(Given data)

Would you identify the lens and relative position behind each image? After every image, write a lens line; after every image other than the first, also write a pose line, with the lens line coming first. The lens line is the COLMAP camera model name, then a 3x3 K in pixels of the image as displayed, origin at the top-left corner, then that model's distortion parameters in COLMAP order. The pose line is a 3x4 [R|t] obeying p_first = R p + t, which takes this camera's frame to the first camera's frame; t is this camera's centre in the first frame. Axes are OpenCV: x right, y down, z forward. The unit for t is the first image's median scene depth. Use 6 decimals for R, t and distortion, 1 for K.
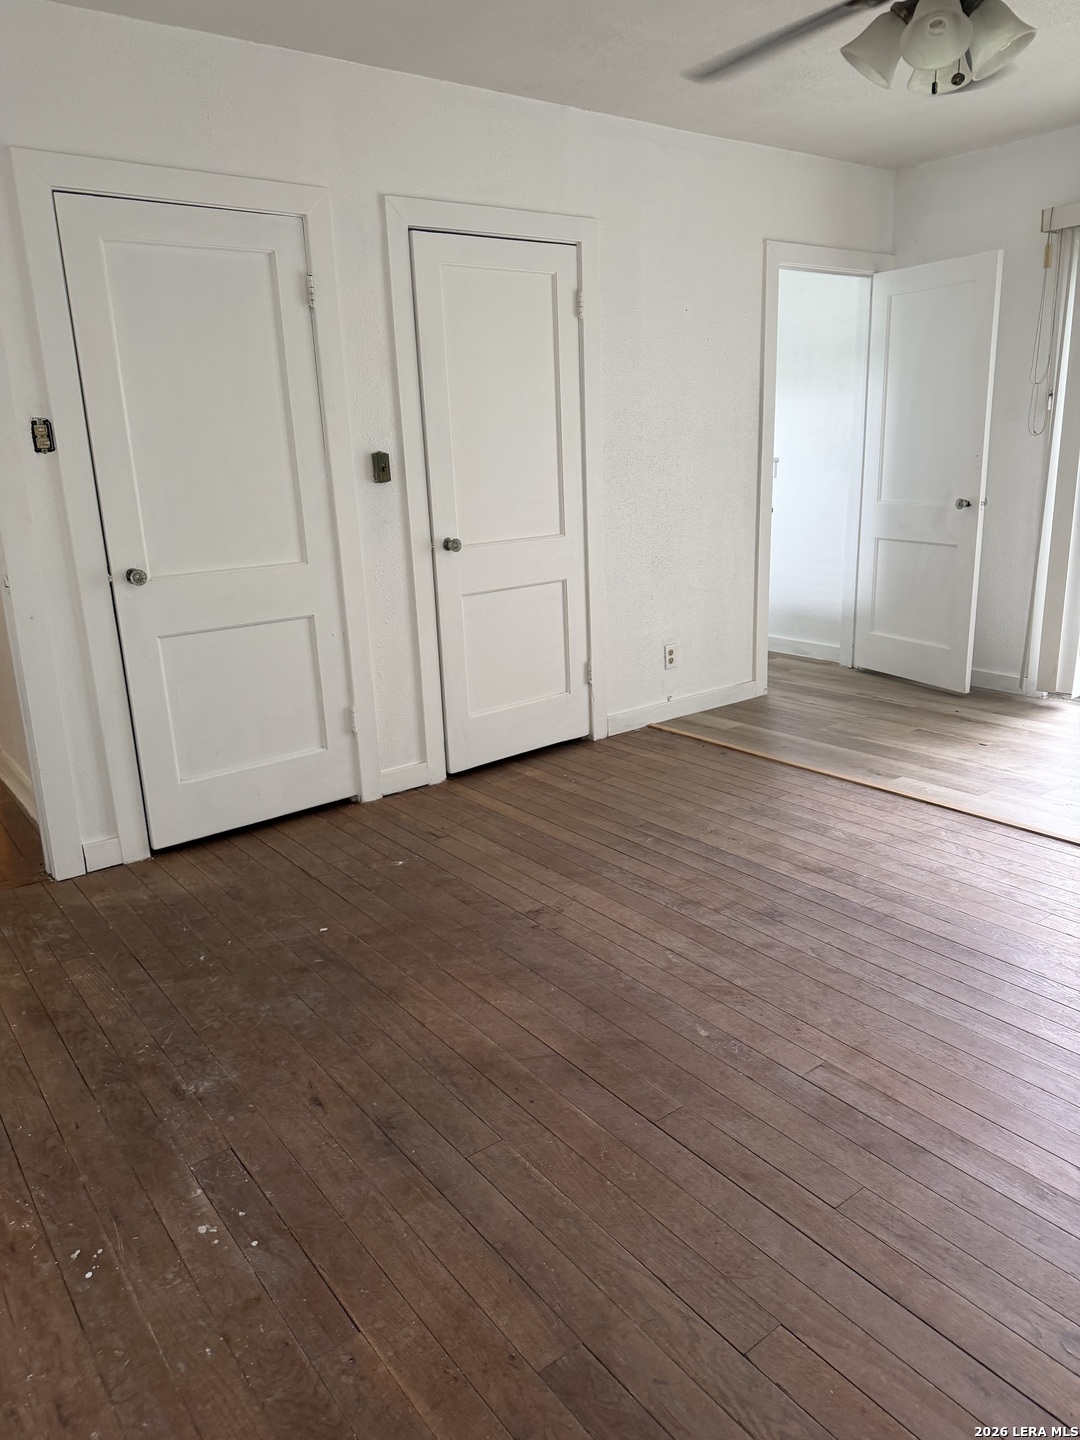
lens RADIAL K [[1011.0, 0, 533.5], [0, 1011.0, 719.2], [0, 0, 1]] dist [0.103126, -0.145584]
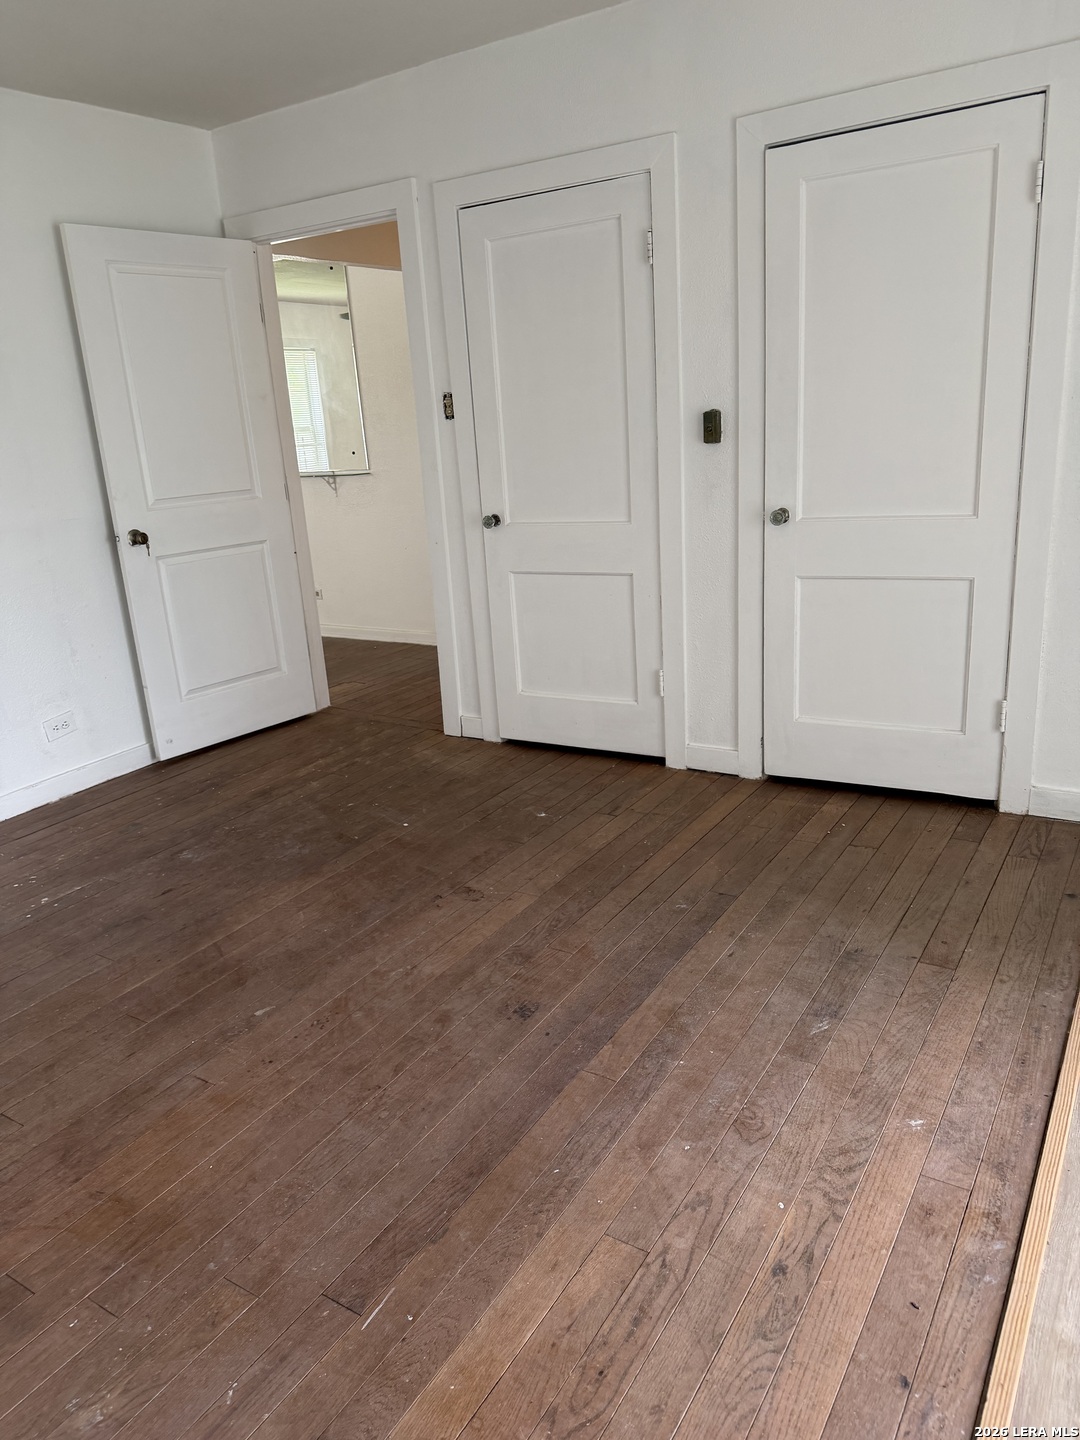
lens RADIAL K [[1011.0, 0, 533.5], [0, 1011.0, 719.2], [0, 0, 1]] dist [0.103126, -0.145584]
pose [[0.346013, 0.281177, -0.895106, 0.723286], [-0.195665, 0.954685, 0.224256, -0.174257], [0.917600, 0.097546, 0.385350, 0.534847]]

(End Given data)

Work order: Every line above should be copied exactly; do not carry over the pictures.

Task response:
Would you identify the lens and relative position behind each image? After every image, write a lens line; after every image other than the first, also write a pose line, with the lens line coming first. The lens line is the COLMAP camera model name, then a 3x3 K in pixels of the image as displayed, origin at the top-left corner, then that model's distortion parameters in COLMAP order. The pose line is a 3x4 [R|t] obeying p_first = R p + t, which takes this camera's frame to the first camera's frame; t is this camera's centre in the first frame. Axes are OpenCV: x right, y down, z forward. The unit for t is the first image's median scene depth. Use 6 decimals for R, t and distortion, 1 for K.
lens RADIAL K [[1011.0, 0, 533.5], [0, 1011.0, 719.2], [0, 0, 1]] dist [0.103126, -0.145584]
lens RADIAL K [[1011.0, 0, 533.5], [0, 1011.0, 719.2], [0, 0, 1]] dist [0.103126, -0.145584]
pose [[0.346013, 0.281177, -0.895106, 0.723286], [-0.195665, 0.954685, 0.224256, -0.174257], [0.917600, 0.097546, 0.385350, 0.534847]]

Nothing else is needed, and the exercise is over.